Un style « bressonien »

La presse rapproche souvent L'humanité des films de Robert Bresson : d'abord par le choix d'acteurs non-professionnels et le caractère pictural des images. Mais aussi, comme l'écrit L'Avant-Scène cinéma, « par sa rigueur, son souci du cadre, la durée des plans et la force de leur composition ». Libération évoque « le radicalisme du montage, le jeu stylisé des acteurs, la bande-son contrastée alternant de manière tranchée les silences et les bruits ». Le quotidien poursuit : « dès les premiers plans, Bruno Dumont conjugue deux démarches quasi contradictoires : une puissance contemplative, une espèce d'inhalation presque enivrante des humus et des pollens, et en même temps une rigueur storyboardée, des plans forgés dans une armature de fer, comme calculés au micron près ». Pour Jeune Cinéma, « dans L'humanité, c'est le cinéma qui est premier, car avant les personnages, l'histoire et le milieu, s'impose un système esthétique terriblement prégnant dont l'écriture recherchée, les plans étirés, la lenteur narrative traduisant le regard contemplatif d'un moraliste ». De son côté, Le Figaro s'insurge contre « cet interminable long métrage : durant deux heures trente, il ne se passe rien. Tout se veut morne, vain, inutile, dévitalisé, respire la défaite acceptée, l'ennui institutionnalisé, l'attente de rien ».

Un film en décalage

« Cet état perplexe du spectateur fait peut-être aussi partie du projet », avance Les Inrockuptibles, pour qui « le film est en constant déséquilibre entre naturalisme et stylisation. On croit à la présence de Séverine par sa densité physique impressionnante et son jeu sans fard. On ne croit pas au statut d'enquêteur de Pharaon, le personnage baignant dans une sorte d'évanescence catatonique, proche des « modèles » chers à Bresson. De ce décalage résulte une incertitude permanente sur les enjeux du film et sur le rapport de Bruno Dumont à ses personnages ». Certains critiques sont agacés par cette désincarnation des personnages, comme absents à eux-mêmes, réduits à des archétypes. « Trop d'artifices.

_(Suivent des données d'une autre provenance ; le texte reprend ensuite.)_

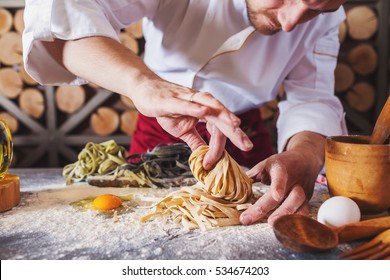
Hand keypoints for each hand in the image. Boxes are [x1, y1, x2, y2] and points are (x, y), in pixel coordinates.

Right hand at [131, 80, 252, 168]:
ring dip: (223, 115)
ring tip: (235, 125)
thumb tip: (205, 158)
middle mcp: (201, 103)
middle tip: (247, 146)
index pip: (218, 130)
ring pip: (210, 107)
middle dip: (235, 132)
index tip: (212, 164)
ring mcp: (188, 99)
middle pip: (222, 117)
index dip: (217, 148)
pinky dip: (197, 107)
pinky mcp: (173, 98)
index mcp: (205, 111)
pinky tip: (205, 111)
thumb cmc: (165, 108)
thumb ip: (196, 141)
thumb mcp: (182, 130)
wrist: (145, 91)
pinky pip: (187, 103)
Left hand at [240, 132, 325, 225]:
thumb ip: (252, 175)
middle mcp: (293, 180)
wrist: (306, 159)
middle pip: (285, 196)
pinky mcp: (307, 200)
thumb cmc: (281, 163)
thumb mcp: (266, 164)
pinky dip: (297, 223)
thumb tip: (234, 186)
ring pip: (299, 205)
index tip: (276, 196)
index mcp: (281, 168)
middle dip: (270, 209)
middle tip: (254, 220)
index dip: (279, 186)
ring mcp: (302, 191)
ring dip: (286, 217)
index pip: (280, 176)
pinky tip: (286, 231)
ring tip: (273, 226)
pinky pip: (304, 213)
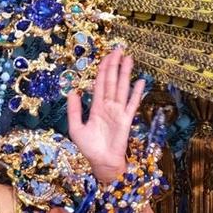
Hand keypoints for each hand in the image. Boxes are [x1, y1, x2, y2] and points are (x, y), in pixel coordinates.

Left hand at [66, 49, 144, 182]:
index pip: (100, 83)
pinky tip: (140, 81)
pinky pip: (132, 103)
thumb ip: (74, 110)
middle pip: (112, 81)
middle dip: (114, 65)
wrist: (102, 162)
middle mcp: (108, 106)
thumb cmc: (89, 147)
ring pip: (122, 88)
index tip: (106, 55)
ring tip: (129, 59)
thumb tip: (72, 92)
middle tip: (118, 49)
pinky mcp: (126, 120)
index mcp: (96, 106)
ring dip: (125, 74)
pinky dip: (136, 93)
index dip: (102, 69)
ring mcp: (118, 111)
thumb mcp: (76, 128)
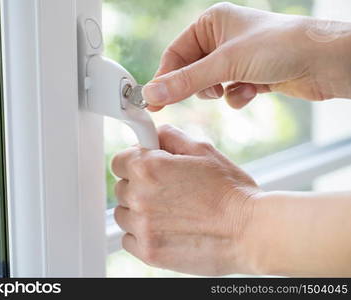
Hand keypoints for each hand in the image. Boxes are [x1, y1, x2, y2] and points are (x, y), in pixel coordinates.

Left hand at [111, 124, 260, 274]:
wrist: (250, 232)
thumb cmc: (231, 192)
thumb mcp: (203, 151)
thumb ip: (170, 137)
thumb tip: (153, 135)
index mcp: (148, 168)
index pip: (119, 161)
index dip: (133, 162)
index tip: (144, 168)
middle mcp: (139, 196)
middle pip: (120, 188)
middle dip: (138, 186)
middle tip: (166, 191)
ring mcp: (142, 226)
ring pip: (123, 214)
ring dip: (139, 212)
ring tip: (169, 212)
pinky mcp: (149, 252)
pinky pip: (129, 240)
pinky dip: (142, 235)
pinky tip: (165, 230)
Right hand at [142, 2, 350, 110]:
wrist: (324, 62)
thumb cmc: (279, 46)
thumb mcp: (225, 64)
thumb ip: (185, 81)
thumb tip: (153, 92)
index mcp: (212, 23)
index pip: (175, 54)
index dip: (164, 78)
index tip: (152, 100)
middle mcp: (222, 39)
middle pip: (191, 71)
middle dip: (197, 86)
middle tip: (192, 99)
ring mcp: (236, 58)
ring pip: (209, 85)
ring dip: (220, 91)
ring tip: (234, 86)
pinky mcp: (250, 75)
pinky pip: (229, 92)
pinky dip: (238, 96)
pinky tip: (253, 91)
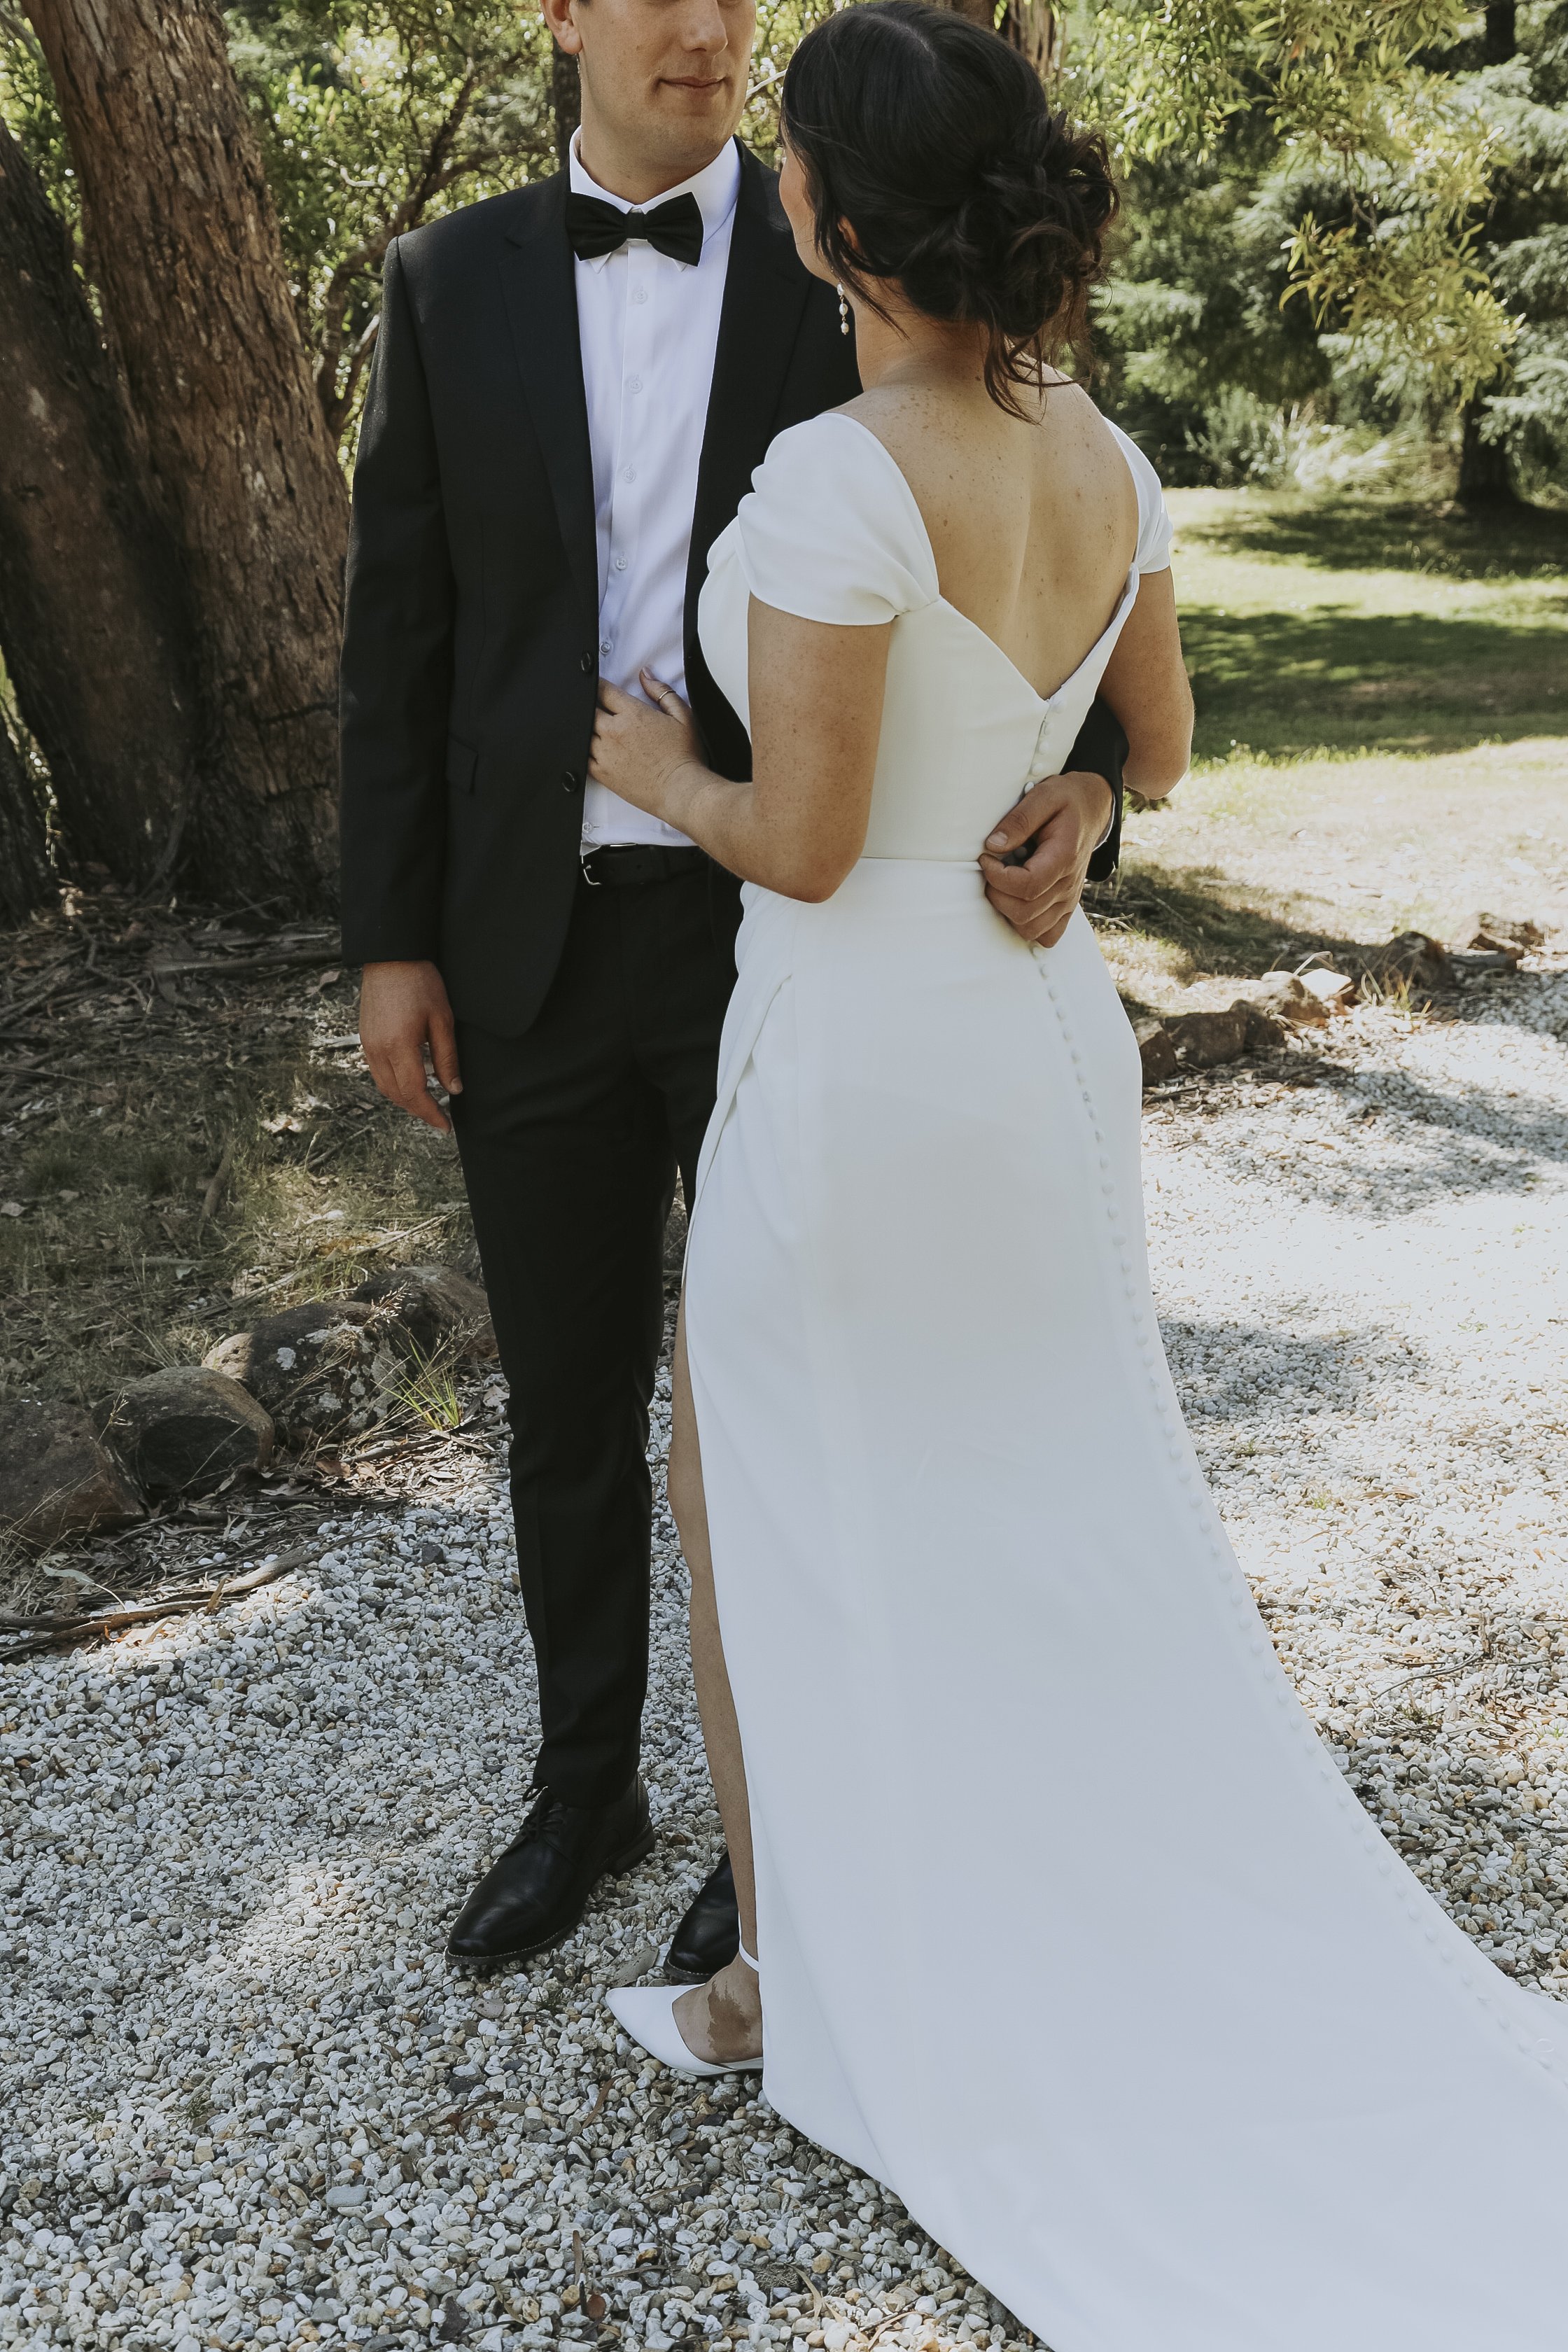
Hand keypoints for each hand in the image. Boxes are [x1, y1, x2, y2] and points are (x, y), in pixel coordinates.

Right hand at [359, 959, 460, 1133]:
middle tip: (440, 1118)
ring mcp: (368, 1045)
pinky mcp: (365, 1038)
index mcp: (399, 1046)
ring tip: (427, 1104)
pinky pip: (377, 1073)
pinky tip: (410, 1084)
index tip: (446, 1126)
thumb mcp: (442, 1019)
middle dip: (419, 1110)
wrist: (391, 957)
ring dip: (405, 1100)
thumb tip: (453, 1090)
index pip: (415, 1093)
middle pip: (397, 1095)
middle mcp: (378, 1050)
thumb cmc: (420, 983)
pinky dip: (394, 1086)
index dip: (431, 1113)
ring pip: (385, 1087)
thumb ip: (447, 1058)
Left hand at [589, 672, 702, 819]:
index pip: (604, 690)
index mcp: (632, 714)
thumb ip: (661, 692)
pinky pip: (582, 758)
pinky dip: (583, 751)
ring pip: (583, 733)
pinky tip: (591, 750)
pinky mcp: (602, 774)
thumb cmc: (685, 756)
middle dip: (591, 706)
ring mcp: (605, 753)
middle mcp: (614, 732)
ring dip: (587, 728)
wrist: (680, 790)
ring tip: (595, 729)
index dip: (598, 685)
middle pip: (588, 710)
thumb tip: (645, 675)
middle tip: (597, 708)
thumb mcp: (682, 716)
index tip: (599, 686)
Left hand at [978, 771, 1114, 949]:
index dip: (998, 877)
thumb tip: (993, 846)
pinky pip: (1047, 935)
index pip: (1027, 886)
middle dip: (997, 893)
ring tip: (1003, 883)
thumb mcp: (1043, 796)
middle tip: (991, 869)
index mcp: (1064, 857)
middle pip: (1025, 912)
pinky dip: (1027, 925)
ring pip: (1031, 928)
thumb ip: (1018, 820)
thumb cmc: (1066, 800)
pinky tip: (1017, 901)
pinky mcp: (1066, 906)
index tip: (986, 858)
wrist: (1091, 809)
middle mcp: (1069, 885)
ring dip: (1007, 910)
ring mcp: (1069, 899)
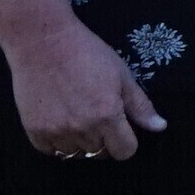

Trop de trucages. Trop de postures vaines, tant le « primitif » qu'ils doivent incarner semble laborieusement appuyé », regrette Télérama. Si les personnages parlent faux, « on ne saurait mieux »mentir vrai » plaide La Croix. Car selon Libération, « une tension permanente entre le figuratif et l'abstraction innerve tout le film ». Avis partagé par Télérama : « Le cinéma controversé de Bruno Dumont dit sa nature de franc-tireur : terrien, corporel et à la fois spiritualiste, métaphysique. Cru et bressonien. Sexuel et abstrait. Des histoires de gens frustes, mais pleins de bizarreries savamment travaillées, et qui oscillent entre l'abjection et la grâce ». « Si le film donne parfois plus à entendre l'intelligence de son auteur qu'à voir le rapport au monde de ses personnages, il maintient une tension entre le spirituel et le matériel incontestable, imprégnant cette tentative cinématographique quasi théorique d'une odeur entêtante de terre et de chair », conclut Positif.


Véronique Doduik est chargée de production documentaire à la Cinémathèque française.